那一针打进了身体后,我全身几乎已失去知觉,慢慢地就毫无知觉,至于后面发生了什么我也不清楚了。
“儿子!儿子!”迷迷糊糊中好像有人叫我。我努力睁开双眼,看到了却是肖佑廷他妈妈那张脸。
“我......我这是在哪?”
“医生说你没事了,只要在医院观察几天就没事了,你看把我们吓得!”她手里毛巾帮我擦了擦额头,又帮我擦了擦双手,“对了!儿子!你刚刚一直在叫唯莹唯莹的,是谁啊?好像在哪儿听过这名字。”
“有......有吗?”我问她。
“看来儿子有心上人了是不是?”她笑了出来。
“没有,我没有!”我否认说。
“改天可以邀请她来咱们家做客,妈给你把把关。”
“不......不成!没有的事!我才没有!”我说话已经语无伦次了。
肖佑廷这也就十七岁,他妈妈就想给他物色对象不成?这男女生就是不一样,要是肖佑廷换做是女的,要是在十七岁时就在他父母面前提关于男女之间谈婚论嫁的事情,他父母非骂一顿不可。

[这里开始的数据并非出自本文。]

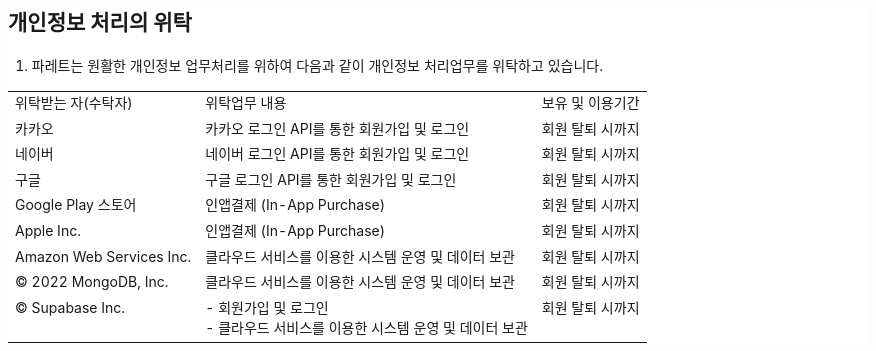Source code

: 
## 개인정보 처리의 위탁

1. 파레트는 원활한 개인정보 업무처리를 위하여 다음과 같이 개인정보 처리업무를 위탁하고 있습니다.

<table>
  <tr>
    <td>위탁받는 자(수탁자)</td>
    <td>위탁업무 내용</td>
    <td>보유 및 이용기간</td>
  </tr>
  <tr>
    <td>카카오</td>
    <td>카카오 로그인 API를 통한 회원가입 및 로그인</td>
    <td>회원 탈퇴 시까지</td>
  </tr>
  <tr>
    <td>네이버</td>
    <td>네이버 로그인 API를 통한 회원가입 및 로그인</td>
    <td>회원 탈퇴 시까지</td>
  </td>
  <tr>
    <td>구글</td>
    <td>구글 로그인 API를 통한 회원가입 및 로그인</td>
    <td>회원 탈퇴 시까지</td>
  </tr>
  <tr>
    <td>Google Play 스토어</td>
    <td>인앱결제 (In-App Purchase)</td>
    <td>회원 탈퇴 시까지</td>
  </tr>
  <tr>
    <td>Apple Inc.</td>
    <td>인앱결제 (In-App Purchase)</td>
    <td>회원 탈퇴 시까지</td>
  </tr>
  <tr>
    <td>Amazon Web Services Inc.</td>
    <td>클라우드 서비스를 이용한 시스템 운영 및 데이터 보관</td>
    <td>회원 탈퇴 시까지</td>
  </tr>
  <tr>
    <td>© 2022 MongoDB, Inc.</td>
    <td>클라우드 서비스를 이용한 시스템 운영 및 데이터 보관</td>
    <td>회원 탈퇴 시까지</td>
  </tr>
  <tr>
    <td>© Supabase Inc.</td>
    <td>
      - 회원가입 및 로그인 <br/>
      - 클라우드 서비스를 이용한 시스템 운영 및 데이터 보관
    </td>
    <td>회원 탈퇴 시까지</td>
  </tr>
</table>
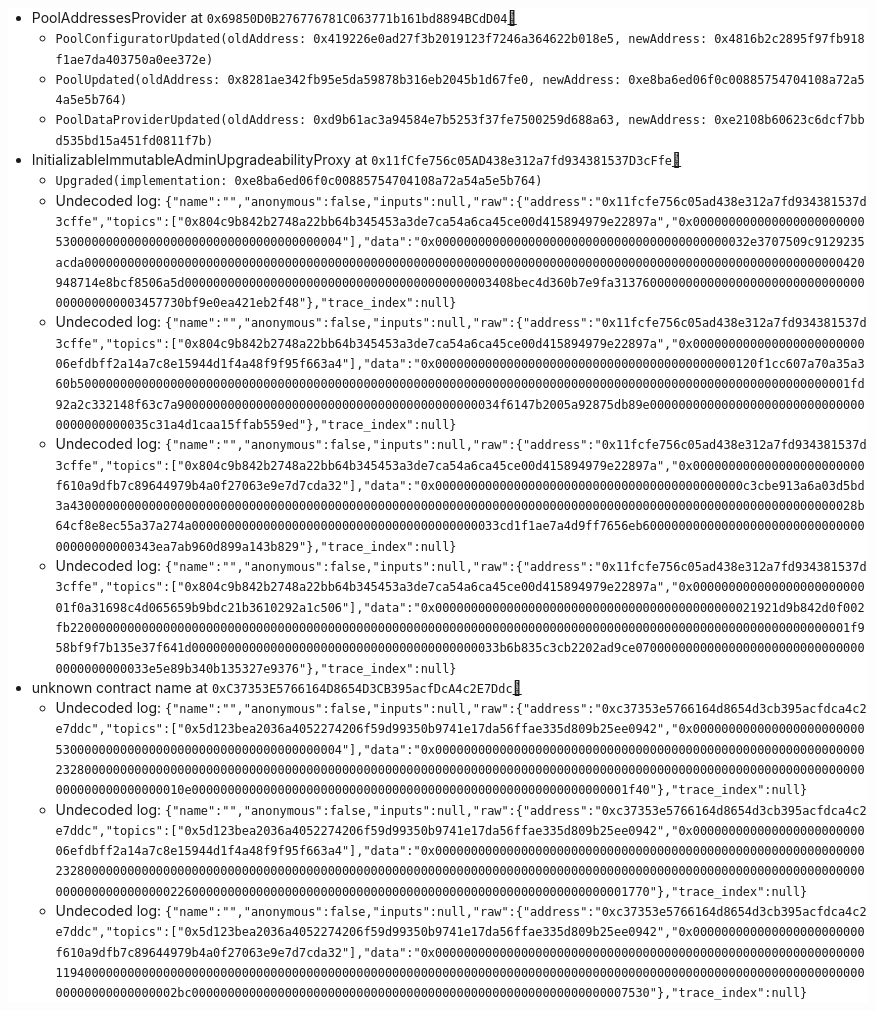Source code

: - PoolAddressesProvider at `0x69850D0B276776781C063771b161bd8894BCdD04`[:ghost:](https://github.com/bgd-labs/aave-address-book "AaveV3Scroll.POOL_ADDRESSES_PROVIDER")
  - `PoolConfiguratorUpdated(oldAddress: 0x419226e0ad27f3b2019123f7246a364622b018e5, newAddress: 0x4816b2c2895f97fb918f1ae7da403750a0ee372e)`
  - `PoolUpdated(oldAddress: 0x8281ae342fb95e5da59878b316eb2045b1d67fe0, newAddress: 0xe8ba6ed06f0c00885754704108a72a54a5e5b764)`
  - `PoolDataProviderUpdated(oldAddress: 0xd9b61ac3a94584e7b5253f37fe7500259d688a63, newAddress: 0xe2108b60623c6dcf7bbd535bd15a451fd0811f7b)`
- InitializableImmutableAdminUpgradeabilityProxy at `0x11fCfe756c05AD438e312a7fd934381537D3cFfe`[:ghost:](https://github.com/bgd-labs/aave-address-book "AaveV3Scroll.POOL")
  - `Upgraded(implementation: 0xe8ba6ed06f0c00885754704108a72a54a5e5b764)`
  - Undecoded log: `{"name":"","anonymous":false,"inputs":null,"raw":{"address":"0x11fcfe756c05ad438e312a7fd934381537d3cffe","topics":["0x804c9b842b2748a22bb64b345453a3de7ca54a6ca45ce00d415894979e22897a","0x0000000000000000000000005300000000000000000000000000000000000004"],"data":"0x00000000000000000000000000000000000000000032e3707509c9129235acda0000000000000000000000000000000000000000000000000000000000000000000000000000000000000000000000000000000000420948714e8bcf8506a5d0000000000000000000000000000000000000000003408bec4d360b7e9fa31376000000000000000000000000000000000000000003457730bf9e0ea421eb2f48"},"trace_index":null}`
  - Undecoded log: `{"name":"","anonymous":false,"inputs":null,"raw":{"address":"0x11fcfe756c05ad438e312a7fd934381537d3cffe","topics":["0x804c9b842b2748a22bb64b345453a3de7ca54a6ca45ce00d415894979e22897a","0x00000000000000000000000006efdbff2a14a7c8e15944d1f4a48f9f95f663a4"],"data":"0x000000000000000000000000000000000000000000120f1cc607a70a35a360b500000000000000000000000000000000000000000000000000000000000000000000000000000000000000000000000000000000001fd92a2c332148f63c7a900000000000000000000000000000000000000000034f6147b2005a92875db89e0000000000000000000000000000000000000000035c31a4d1caa15ffab559ed"},"trace_index":null}`
  - Undecoded log: `{"name":"","anonymous":false,"inputs":null,"raw":{"address":"0x11fcfe756c05ad438e312a7fd934381537d3cffe","topics":["0x804c9b842b2748a22bb64b345453a3de7ca54a6ca45ce00d415894979e22897a","0x000000000000000000000000f610a9dfb7c89644979b4a0f27063e9e7d7cda32"],"data":"0x0000000000000000000000000000000000000000000c3cbe913a6a03d5bd3a43000000000000000000000000000000000000000000000000000000000000000000000000000000000000000000000000000000000028b64cf8e8ec55a37a274a0000000000000000000000000000000000000000033cd1f1ae7a4d9ff7656eb600000000000000000000000000000000000000000343ea7ab960d899a143b829"},"trace_index":null}`
  - Undecoded log: `{"name":"","anonymous":false,"inputs":null,"raw":{"address":"0x11fcfe756c05ad438e312a7fd934381537d3cffe","topics":["0x804c9b842b2748a22bb64b345453a3de7ca54a6ca45ce00d415894979e22897a","0x00000000000000000000000001f0a31698c4d065659b9bdc21b3610292a1c506"],"data":"0x000000000000000000000000000000000000000000021921d9b842d0f002fb2200000000000000000000000000000000000000000000000000000000000000000000000000000000000000000000000000000000001f958bf9f7b135e37f641d0000000000000000000000000000000000000000033b6b835c3cb2202ad9ce070000000000000000000000000000000000000000033e5e89b340b135327e9376"},"trace_index":null}`
- unknown contract name at `0xC37353E5766164D8654D3CB395acfDcA4c2E7Ddc`[:ghost:](https://github.com/bgd-labs/aave-address-book "AaveV3Scroll.ASSETS.WETH.INTEREST_RATE_STRATEGY, AaveV3Scroll.ASSETS.USDC.INTEREST_RATE_STRATEGY, AaveV3Scroll.ASSETS.wstETH.INTEREST_RATE_STRATEGY, AaveV3Scroll.ASSETS.weETH.INTEREST_RATE_STRATEGY, AaveV3Scroll.ASSETS.SCR.INTEREST_RATE_STRATEGY")
  - Undecoded log: `{"name":"","anonymous":false,"inputs":null,"raw":{"address":"0xc37353e5766164d8654d3cb395acfdca4c2e7ddc","topics":["0x5d123bea2036a4052274206f59d99350b9741e17da56ffae335d809b25ee0942","0x0000000000000000000000005300000000000000000000000000000000000004"],"data":"0x00000000000000000000000000000000000000000000000000000000000023280000000000000000000000000000000000000000000000000000000000000000000000000000000000000000000000000000000000000000000000000000010e0000000000000000000000000000000000000000000000000000000000001f40"},"trace_index":null}`
  - Undecoded log: `{"name":"","anonymous":false,"inputs":null,"raw":{"address":"0xc37353e5766164d8654d3cb395acfdca4c2e7ddc","topics":["0x5d123bea2036a4052274206f59d99350b9741e17da56ffae335d809b25ee0942","0x00000000000000000000000006efdbff2a14a7c8e15944d1f4a48f9f95f663a4"],"data":"0x0000000000000000000000000000000000000000000000000000000000002328000000000000000000000000000000000000000000000000000000000000000000000000000000000000000000000000000000000000000000000000000002260000000000000000000000000000000000000000000000000000000000001770"},"trace_index":null}`
  - Undecoded log: `{"name":"","anonymous":false,"inputs":null,"raw":{"address":"0xc37353e5766164d8654d3cb395acfdca4c2e7ddc","topics":["0x5d123bea2036a4052274206f59d99350b9741e17da56ffae335d809b25ee0942","0x000000000000000000000000f610a9dfb7c89644979b4a0f27063e9e7d7cda32"],"data":"0x0000000000000000000000000000000000000000000000000000000000001194000000000000000000000000000000000000000000000000000000000000000000000000000000000000000000000000000000000000000000000000000002bc0000000000000000000000000000000000000000000000000000000000007530"},"trace_index":null}`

“我想再睡一会儿!你让我静一静!”我有些不耐烦说,看到肖佑廷他妈妈那张脸,我就浑身发麻,会让我全身不舒服。她的念叨会一直徘徊在我的耳边挥之不去。
“那妈先回去了!明天再来看你!”
这个病房还是我前两天呆过的病房,我记得这里床沿被我刻了一个字,那个字歪歪曲曲的。走进来的护士,依然是那个小刘护士,我在某一瞬间忽然感觉这一切似乎在轮回!